Tables and Metadata
To get at the metadata, you need to look at the listing again. This time, look at the entry MetaData Directory. This entry supplies what is known as the RVA (Relative Virtual Address) of the beginning of the metadata. An RVA is part of one of the sections of the file. To decode this address, you need to find which section this address corresponds to. For this example, there are three sections: .text, .rsrc, and .reloc. The .text section lies between 2000 and 22E3, the .rsrc section lies between 4000 and 433F, and the .reloc section lies between 6000 and 600B. The RVA that is to be decoded in order to find the metadata is at 207C. It turns out that this address is in the .text section. In order to find out where the address refers to you, subtract off the base address of the section (2000 in this case), and take what remains as the offset into the section. The CIL section not only contains the address, but the size of the metadata as well. For this sample, the metadata is 0214 bytes long. Using this information, the metadata for this sample program is between 207C and 2290.
The first entry into the table is the signature that is 0x42534A42, or if you convert those four bytes into characters, you get the signature BSJB. Each letter in the signature stands for one person who worked on building the metadata engine and version one of the CLR.

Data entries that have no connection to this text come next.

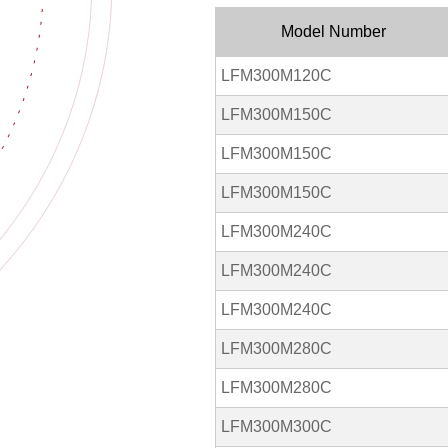
Model Number
LFM300M120C
LFM300M150C
LFM300M150C
LFM300M150C
LFM300M240C
LFM300M240C
LFM300M240C
LFM300M280C
LFM300M280C
LFM300M300C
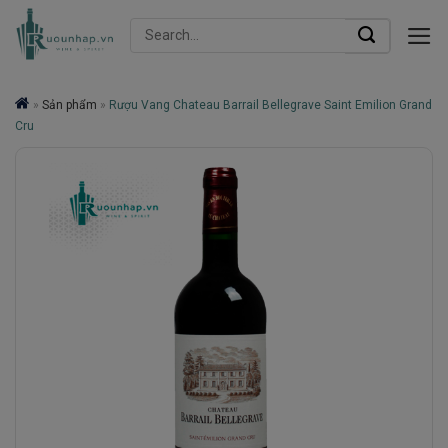
Skip
Search
to
for:
content
»
Sản phẩm
»
Rượu Vang Chateau Barrail Bellegrave Saint Emilion Grand
Cru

The next piece of interesting data is the version string that is contained in the metadata. On my machine, the version reads v1.0.3705. Following the version string are the name, sizes, and offsets (addresses) of the main containers for the metadata known as streams. For this sample, there are five streams: #~, #Strings, #US, #GUID, and #Blob. Using dumpbin, you can see these names in the assembly right after the BSJB signature of the metadata.
The #~ stream is a table of tables. Each table is identified by a single byte from 0x00 to 0x29, or up to 41 tables. Each of these tables describes the methods, the fields, the parameters, the signatures, the assembly, the assembly references, the types, the type references and so forth.

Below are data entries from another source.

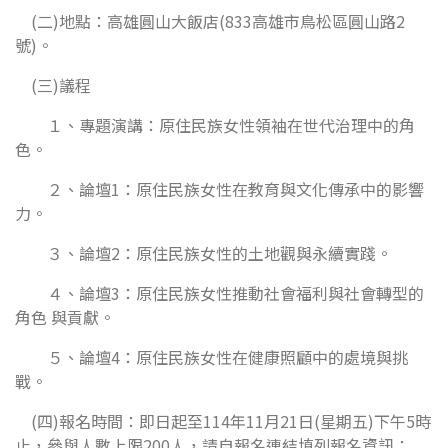
(二)地點：高雄圓山大飯店(833高雄市鳥松區圓山路2
號)。
(三)議程
１、專題演講：原住民族女性領袖在世代治理中的角
色。
２、論壇1：原住民族女性在教育與文化傳承中的影響
力。
３、論壇2：原住民族女性的土地觀與永續實踐。
４、論壇3：原住民族女性推動社會福利與社會轉型的
角色 與貢獻。
５、論壇4：原住民族女性在健康照顧中的處境與挑
戰。
(四)報名時間：即日起至114年11月21日(星期五)下午5時
止，參與人數上限200人，請自報名連結填列報名資訊：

The #Strings stream contains a list of strings that identify the program, the methods, the parameter names, and so forth. These are all human-readable strings that are used in referencing addresses or values within the program. In this sample program, the #Strings stream contains strings such as "Main", "HelloWorld.exe", "Console", "WriteLine", and so forth.
The #US stream is a table that contains all the strings that are defined by the user. It is called the User Strings stream. In this simple example, there is only one user defined string, "Hello world!".
The #GUID stream, as you would expect, contains GUIDs. This table contains a list of all of the 128-bit GUIDs used in the application, including the GUID that is used to uniquely identify this application. Whenever a program is compiled, it is assigned a new GUID to uniquely identify it. This is reminiscent of COM, which has similar unique identifiers that were registered in the registry for the local machine so that this component could be found.
Finally, the #Blob stream contains sequences of binary data that are not easily represented as a string. For example, one blob could be the public key token associated with this assembly or an assembly that is referenced by this assembly. Blobs are used a lot when defining constants or signatures for methods and parameters. Both the #GUID stream and the tables within the #~ stream are indexed starting with 1. The #Strings, #US, and #Blob streams are indexed with an offset into the stream. The first entry is zero in each of these streams. For the #Blob stream associated with the HelloWorld assembly above, valid indices would be 0x1, 0x10, 0x14, 0x18, 0x24, and 0x29. Indices into the #Strings and #US streams would be similar.